The Stadio Artemio Franchi has been the home of Fiorentina since its opening in 1931. The first match in the stadium was on the 13th September 1931 between Fiorentina and Admira Wien of Austria, with the home side winning 1-0.
Originally known as the Stadio Giovanni Berta after a fascist militant, the stadium had a capacity of 45,000 and hosted matches at the 1934 FIFA World Cup. This included the quarter-final between Italy and Spain which finished 1-1, with the replay the following day resulting in a 1-0 win for the results as they went on to win the tournament.
After the Second World War, the stadium was renamed the Stadio Comunale. It would host group matches of the 1960 Summer Olympics and a semi-final of UEFA Euro 1968 in which Yugoslavia defeated England 1-0.
Built entirely of concrete and featuring a 70-metre tower called the “Tower of Marathon”, the stadium underwent renovations ahead of the 1990 FIFA World Cup which removed the running track and increased the seating capacity.
Three group matches and the quarter-final which saw Argentina defeat Yugoslavia 3-2 on penalties were played there. In 1991, the stadium was renamed in honour of the former President of the Italian Football Federation, Artemio Franchi.

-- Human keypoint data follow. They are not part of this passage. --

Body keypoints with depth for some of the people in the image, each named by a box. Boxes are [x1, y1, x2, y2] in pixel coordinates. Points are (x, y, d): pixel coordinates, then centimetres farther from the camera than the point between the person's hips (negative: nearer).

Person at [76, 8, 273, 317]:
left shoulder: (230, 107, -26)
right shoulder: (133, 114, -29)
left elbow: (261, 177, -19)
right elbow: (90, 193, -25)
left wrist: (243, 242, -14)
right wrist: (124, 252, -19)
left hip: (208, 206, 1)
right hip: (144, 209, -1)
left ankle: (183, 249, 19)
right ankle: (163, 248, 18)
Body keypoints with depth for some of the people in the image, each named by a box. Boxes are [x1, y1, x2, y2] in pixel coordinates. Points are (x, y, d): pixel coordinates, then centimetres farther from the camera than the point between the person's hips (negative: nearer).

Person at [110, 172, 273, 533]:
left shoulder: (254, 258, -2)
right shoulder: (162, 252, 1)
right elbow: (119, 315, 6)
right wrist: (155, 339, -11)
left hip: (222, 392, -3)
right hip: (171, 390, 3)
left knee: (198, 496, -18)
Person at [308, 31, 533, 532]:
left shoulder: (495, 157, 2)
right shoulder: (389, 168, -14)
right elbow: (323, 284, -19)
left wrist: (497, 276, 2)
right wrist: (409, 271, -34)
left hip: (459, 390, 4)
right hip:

The Italian national football team have played a number of matches at the stadium, the first being a 2-0 win over Czechoslovakia in 1933. The national rugby union team have also used the stadium, including playing all of their home Six Nations matches there in 2012.
Tickets at Stadio Artemio Franchi
Tickets for Fiorentina matches are available to purchase online, at the Fiorentina Point near the stadium (Via dei Sette Santi 28r at the corner of Via Duprè) which is open Monday to Friday (9am to 6pm) or at the club shop (I Gigli shopping centre) open Monday to Saturday (9am to 10pm) or Sunday’s (9am to 9pm). Tickets usually start from €20 however do increase for high-profile matches.
Location & Travel to Stadio Artemio Franchi
The Stadio Artemio Franchi is located about 2 kilometres north of Florence’s history centre.
Airport: Florence Airport is the closest international airport, approximately 6 kilometres west of the centre. The airport doesn’t have a huge number of flights but does offer services to most major cities across Europe. You can reach the city by tram or bus that runs to the central railway station.
Alternatively, Pisa International Airport is just over 75 minutes from Florence and offers a greater number of low-cost flights across Europe. You can then travel from Pisa to Florence by train.
Thinking of going to Florence? Search & book your flights through Skyscanner here.
Bus: The number 7, 17 or 20 buses all run from the centre of Florence (Santa Maria Novella or Piazza San Marco station) to the stadium, with additional services on match day.
Train: The closest railway station is at Firenze Campo di Marte, located just 400 metres away from the stadium. Most services to the station are regional but there are some high speed services between Bologna and Rome.
Firenze Santa Maria Novella is the main railway station of Florence, located about 2 kilometres from the stadium with high speed services across the country. If travelling from Firenze Santa Maria Novella station, you will need to take a connecting train.
Thinking of catching a train to Florence? Search and book your journey through the Trainline here.
Walk: Walking from Florence’s historic centre will take just over 30 minutes.